Он и вправду был покорён. Три дня и три ночи он не отходил от окна, глядя на ледяное кольцо, не ел, не пил, пока не упал от изнеможения. Когда смог подняться, снова вышел под открытое небо и не мог насытиться этим видом. Под кольцом он то терялся в смятении, то ощущал странное, безмолвное счастье, что испытывает художник, узревший совершенную красоту. Его душа растворилась в этом величии.
— Разве может художник желать большего, чем увидеть такое творение? — спросил Художник холода.
— Нет, — тихо ответил Янь Дун. — Больше мне ничего не нужно.
— Но ведь ты только смотришь. Создать подобное ты не способен — слишком мелок.
— Да, мы мелки, — горько усмехнулся Янь Дун. — Что поделаешь? У каждого семья, дети, заботы…
Он опустился на соляную землю, спрятал лицо в руки и погрузился в скорбь, что приходит к художнику, когда он осознаёт: есть красота, которую ему никогда не превзойти.
— Тогда назовём это творение вместе, — сказал Художник холода. — Пусть будет… Кольцо грёз. Как тебе?
Янь Дун помолчал, потом покачал головой:
— Нет. Оно родилось из моря, точнее, стало его вознесением. Мы и во сне не могли представить, что море способно на такую красоту. Пусть будет «Море грёз».
— Море грёз… Прекрасно! Пусть так и будет. Море грёз.
Тут Янь Дун вспомнил о своём долге:
— Скажи, перед уходом ты мог бы вернуть Море грёз в прежний облик — в наше реальное море?
— Чтобы я сам уничтожил своё творение? Смешно!
— Тогда скажи, сможем ли мы сделать это сами, когда ты уйдёшь?
— Конечно. Верните льды обратно, и всё.
— Но как? — Янь Дун поднял голову. В этот миг всё человечество словно затаило дыхание.
— Откуда мне знать? — равнодушно ответил Художник холода.
— Последний вопрос. Мы оба знаем: ледяные скульптуры недолговечны. А Море грёз?..
— Оно тоже не вечно. Защитная светопоглощающая плёнка на поверхности льда со временем разрушится и перестанет отражать тепло. Но исчезнет оно не тихо, как твои ледяные фигуры, а бурно и величественно: лёд испарится, давление разорвёт плёнку, и каждая глыба превратится в маленькую комету. Всё кольцо наполнится серебряным туманом, и Море грёз растворится в нём, а потом и этот туман рассеется в космосе. Вселенная будет ждать моего нового творения где‑нибудь в другом мире.

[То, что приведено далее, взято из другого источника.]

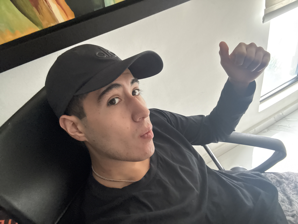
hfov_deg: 73.9
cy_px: 112
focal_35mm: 23
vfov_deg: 58.9
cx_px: 149
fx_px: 198
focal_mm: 2.69
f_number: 1.9
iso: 400
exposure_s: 1/34
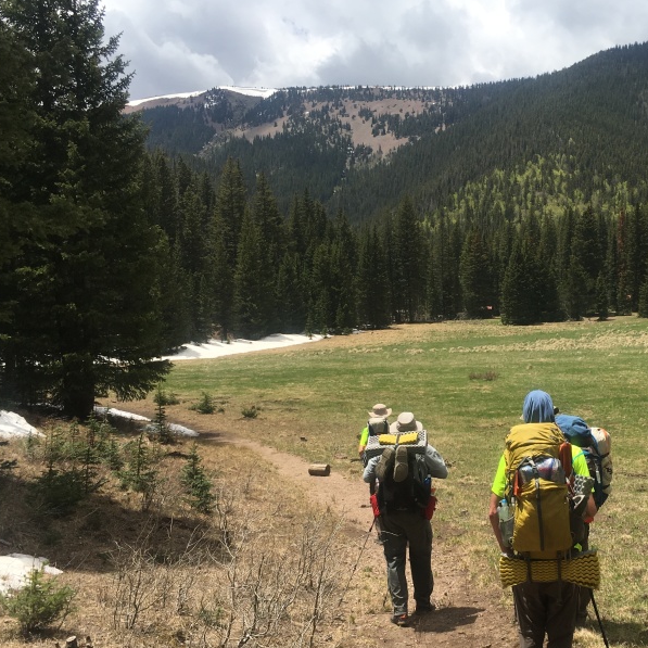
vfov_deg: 38.3
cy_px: 364
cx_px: 470
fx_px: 932
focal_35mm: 44
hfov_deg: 37.6
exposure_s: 1/1923
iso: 25
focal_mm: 4.15
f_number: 2.2
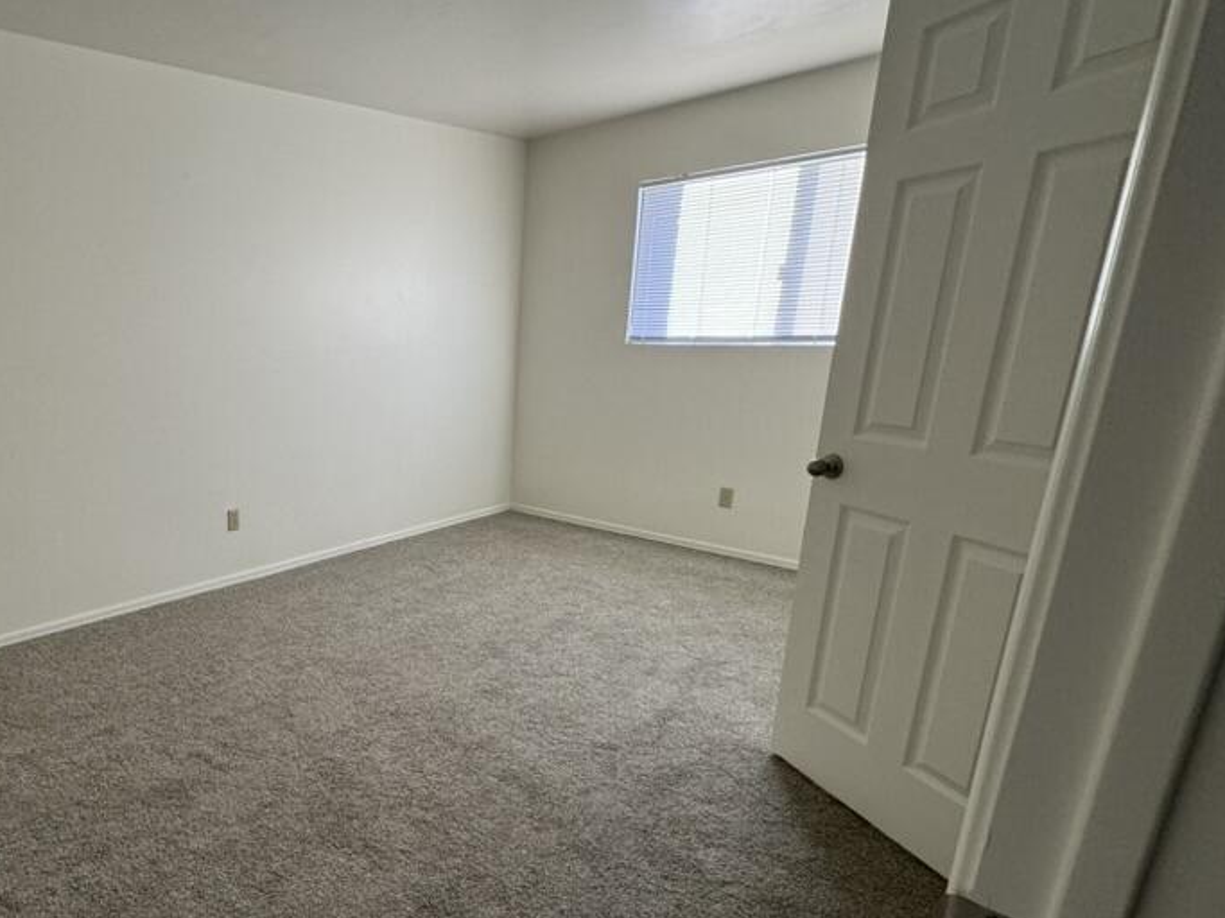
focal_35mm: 21
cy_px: 531
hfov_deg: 74.0
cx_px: 323
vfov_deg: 63.1
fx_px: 743
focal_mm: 2.22
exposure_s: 1/120
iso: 160
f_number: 2.2
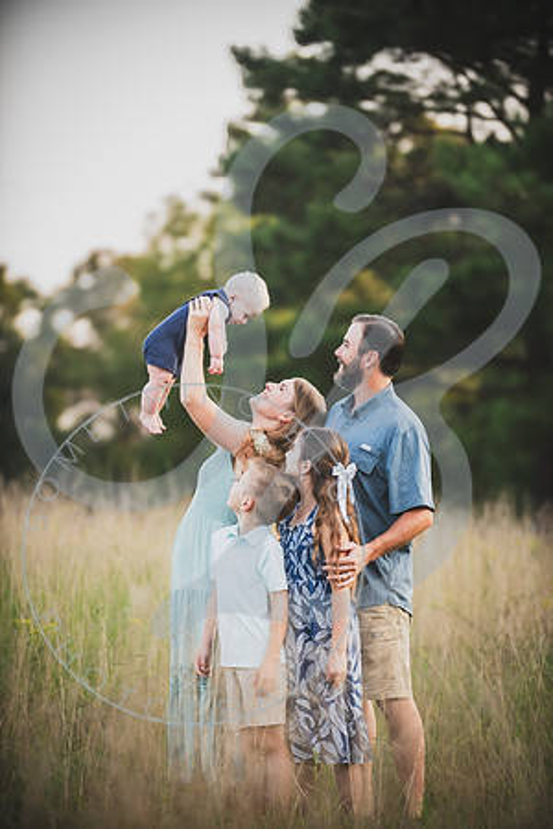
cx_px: 276
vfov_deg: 14.7
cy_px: 414
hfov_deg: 9.8
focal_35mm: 140
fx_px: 3226
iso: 500
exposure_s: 1/320
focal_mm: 140
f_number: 2.8
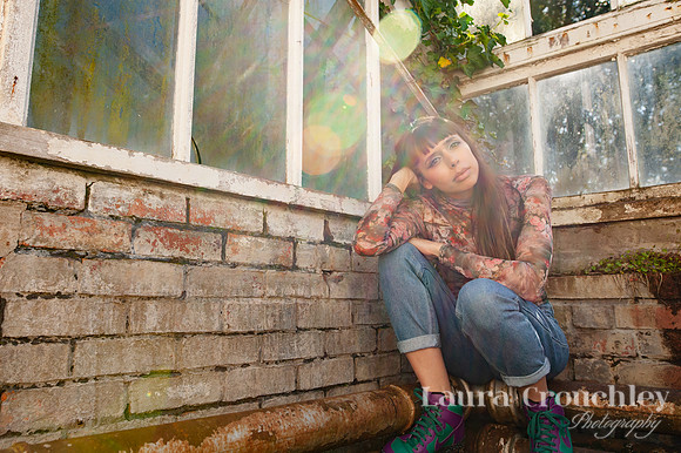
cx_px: 286
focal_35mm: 28
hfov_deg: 65.1
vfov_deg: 46.2
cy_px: 192
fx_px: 530
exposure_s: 1/640
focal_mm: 24
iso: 320
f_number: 5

— Когда это случится? — голос Янь Дуна дрогнул.
— Когда плёнка утратит силу… По вашим меркам, лет через двадцать. Эх, опять разговоры не об искусстве! Суета, суета… Прощай, коллега. Любуйся тем, что я оставил вам.
Ледяной шар стремительно взмыл вверх и вскоре исчез. По наблюдениям крупнейших астрономических обсерваторий мира, он уходил по направлению, перпендикулярному плоскости эклиптики, и, достигнув половины скорости света, внезапно пропал в пространстве на расстоянии тринадцати астрономических единиц от Солнца, будто вошёл в невидимую дверь. Больше его не видели.